12 Fla. L. Weekly Supp. 390a
Insurance — Personal injury protection — Summary judgment — Motion for summary judgment is premature where answer has not yet been filed, medical provider has not conclusively established that insurer cannot properly serve answer which could raise issue of material fact, and discovery has not been completed — Further, motion is not supported by affidavit or other sworn proof
DR. FIDEL GOLDSON CENTER (a/s/o Prudence Forbes), Plaintiff, vs. OCEAN HARBOR CASUALTY INSURANCE COMPANY, Defendant. County Court, 17th Judicial Circuit in and for Broward County. Case No. 03-0467 COSO 62. November 15, 2004. Robert W. Lee, Judge. Counsel: Marie G. Miles, Sunrise. Albert E. Moon, Miami.

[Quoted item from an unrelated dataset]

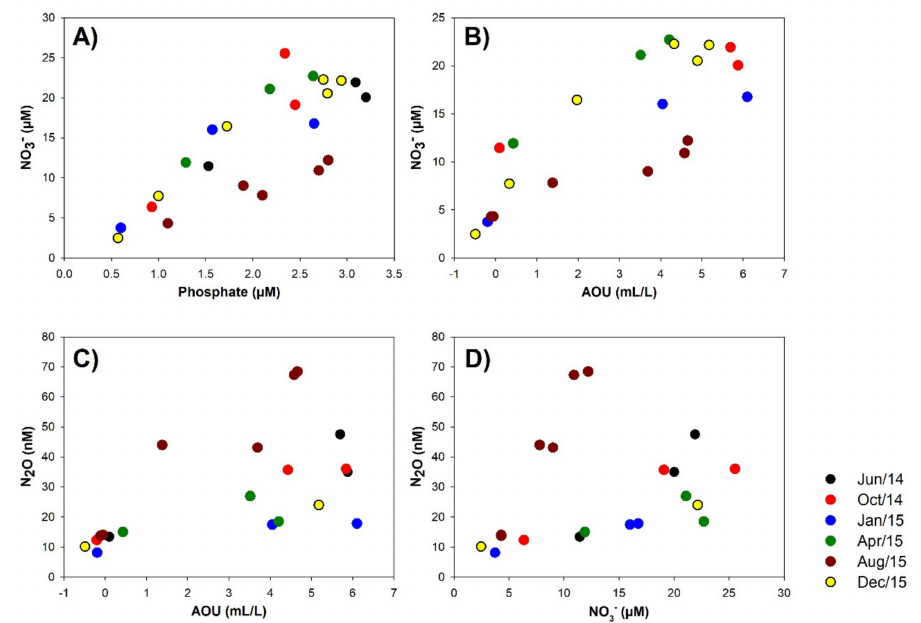
Figure 4. Relationships between: ( A ) nitrate and phosphate; ( B ) nitrate and Apparent Oxygen Utilization (AOU); ( C ) nitrous oxide and AOU; and ( D ) nitrous oxide and nitrate during the different sampling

ORDER DENYING PLAINTIFF’S MOTIONFOR SUMMARY JUDGMENT
THIS CAUSE came before the Court on November 9, 2004 for hearing of the Plaintiff’s Motion for Summary Judgment, and the Court having reviewed the Motion and entire Court file; reviewed the relevant legal authorities; heard argument, and been sufficiently advised in the premises, the Court finds as follows:
The Motion is DENIED as premature. No Answer has yet been filed by the Defendant, and the Plaintiff has not conclusively established that the Defendant cannot properly serve an answer which could raise an issue of material fact. See Valhalla, Inc. v. Carbo, 487 So.2d 1125, 1126 (Fla. 4th DCA 1986). Additionally, the motion is not supported by affidavit or other sworn proof. See Nichols v. Preiser, 849 So.2d 478, 481 (Fla. 2d DCA 2003). Finally, discovery has not been completed. The Court notes that there is an outstanding deposition of the insured that the Defendant has been trying to set but has yet been unable to do so. See Payne v. Cudjoe Gardens Property Owners Association, Inc., 837 So.2d 458, 461 (Fla. 3d DCA 2002).